Saved data entries:

::::::

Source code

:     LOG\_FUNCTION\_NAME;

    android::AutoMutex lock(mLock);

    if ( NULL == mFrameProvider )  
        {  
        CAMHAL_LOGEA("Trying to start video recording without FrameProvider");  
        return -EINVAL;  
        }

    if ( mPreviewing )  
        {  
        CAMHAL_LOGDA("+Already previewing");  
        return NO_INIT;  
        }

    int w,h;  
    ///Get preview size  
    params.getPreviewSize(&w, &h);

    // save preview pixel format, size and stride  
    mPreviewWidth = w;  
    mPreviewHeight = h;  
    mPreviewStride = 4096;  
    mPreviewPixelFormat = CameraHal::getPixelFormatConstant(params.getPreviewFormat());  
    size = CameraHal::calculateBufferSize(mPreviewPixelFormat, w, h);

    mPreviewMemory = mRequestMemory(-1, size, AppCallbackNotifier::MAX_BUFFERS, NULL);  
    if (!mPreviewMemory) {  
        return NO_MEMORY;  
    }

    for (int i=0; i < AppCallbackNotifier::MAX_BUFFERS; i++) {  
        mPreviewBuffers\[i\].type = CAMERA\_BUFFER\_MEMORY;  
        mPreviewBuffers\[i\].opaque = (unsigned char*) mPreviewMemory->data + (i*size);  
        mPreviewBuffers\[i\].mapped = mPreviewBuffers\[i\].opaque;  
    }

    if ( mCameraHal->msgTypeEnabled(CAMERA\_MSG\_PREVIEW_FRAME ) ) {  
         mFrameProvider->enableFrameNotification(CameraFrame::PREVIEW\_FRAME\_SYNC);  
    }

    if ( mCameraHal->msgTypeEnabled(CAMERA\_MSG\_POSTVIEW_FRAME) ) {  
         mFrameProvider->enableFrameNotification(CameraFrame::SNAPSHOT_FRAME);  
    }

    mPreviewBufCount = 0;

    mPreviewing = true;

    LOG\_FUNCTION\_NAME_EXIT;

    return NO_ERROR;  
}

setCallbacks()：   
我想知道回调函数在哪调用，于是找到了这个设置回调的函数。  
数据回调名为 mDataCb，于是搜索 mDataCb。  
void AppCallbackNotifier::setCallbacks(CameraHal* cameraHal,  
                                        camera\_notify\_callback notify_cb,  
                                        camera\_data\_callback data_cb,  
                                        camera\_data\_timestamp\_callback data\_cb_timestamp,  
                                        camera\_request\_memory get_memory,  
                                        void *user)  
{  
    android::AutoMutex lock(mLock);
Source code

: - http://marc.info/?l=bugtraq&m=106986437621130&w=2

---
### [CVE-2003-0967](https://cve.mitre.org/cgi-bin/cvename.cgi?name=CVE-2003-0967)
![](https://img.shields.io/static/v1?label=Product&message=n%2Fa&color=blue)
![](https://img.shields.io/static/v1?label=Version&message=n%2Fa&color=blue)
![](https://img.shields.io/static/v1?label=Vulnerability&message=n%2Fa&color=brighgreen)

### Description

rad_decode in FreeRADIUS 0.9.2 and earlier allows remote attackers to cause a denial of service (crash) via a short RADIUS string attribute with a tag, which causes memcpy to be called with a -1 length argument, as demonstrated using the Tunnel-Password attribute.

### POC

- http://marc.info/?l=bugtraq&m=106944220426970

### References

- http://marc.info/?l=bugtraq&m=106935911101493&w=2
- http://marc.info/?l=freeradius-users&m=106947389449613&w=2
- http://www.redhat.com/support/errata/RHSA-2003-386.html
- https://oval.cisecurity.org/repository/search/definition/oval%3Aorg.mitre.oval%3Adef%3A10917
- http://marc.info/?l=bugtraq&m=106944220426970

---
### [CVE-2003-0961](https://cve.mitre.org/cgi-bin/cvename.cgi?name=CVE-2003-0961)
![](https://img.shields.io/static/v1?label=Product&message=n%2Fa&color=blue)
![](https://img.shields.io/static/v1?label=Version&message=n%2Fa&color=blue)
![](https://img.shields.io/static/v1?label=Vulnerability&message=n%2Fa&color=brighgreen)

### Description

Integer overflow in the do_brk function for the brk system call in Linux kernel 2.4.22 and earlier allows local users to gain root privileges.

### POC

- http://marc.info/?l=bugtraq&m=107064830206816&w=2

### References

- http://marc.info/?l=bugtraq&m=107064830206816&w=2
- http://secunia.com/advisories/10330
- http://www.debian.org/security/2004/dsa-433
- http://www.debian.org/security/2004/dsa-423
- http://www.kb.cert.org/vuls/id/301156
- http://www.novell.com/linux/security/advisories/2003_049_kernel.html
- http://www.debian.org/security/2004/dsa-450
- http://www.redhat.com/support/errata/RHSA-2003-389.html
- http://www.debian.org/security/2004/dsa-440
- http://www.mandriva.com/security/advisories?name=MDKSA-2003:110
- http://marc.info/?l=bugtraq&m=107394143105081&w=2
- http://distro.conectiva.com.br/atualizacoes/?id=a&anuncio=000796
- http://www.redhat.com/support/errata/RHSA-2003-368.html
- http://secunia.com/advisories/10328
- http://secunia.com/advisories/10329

::::::

What is needed: Could you put the lines running from the start of the data through the line containing "params.getPreviewSize(&w, &h);", inclusive, into a numbered list and leave out any blank lines?

Answer space:
1. Source code
2. :     LOG\_FUNCTION\_NAME;
3.     android::AutoMutex lock(mLock);
4.     if ( NULL == mFrameProvider )  
5.         {  
6.         CAMHAL_LOGEA("Trying to start video recording without FrameProvider");  
7.         return -EINVAL;  
8.         }
9.     if ( mPreviewing )  
10.         {  
11.         CAMHAL_LOGDA("+Already previewing");  
12.         return NO_INIT;  
13.         }
14.     int w,h;  
15.     ///Get preview size  
16.     params.getPreviewSize(&w, &h);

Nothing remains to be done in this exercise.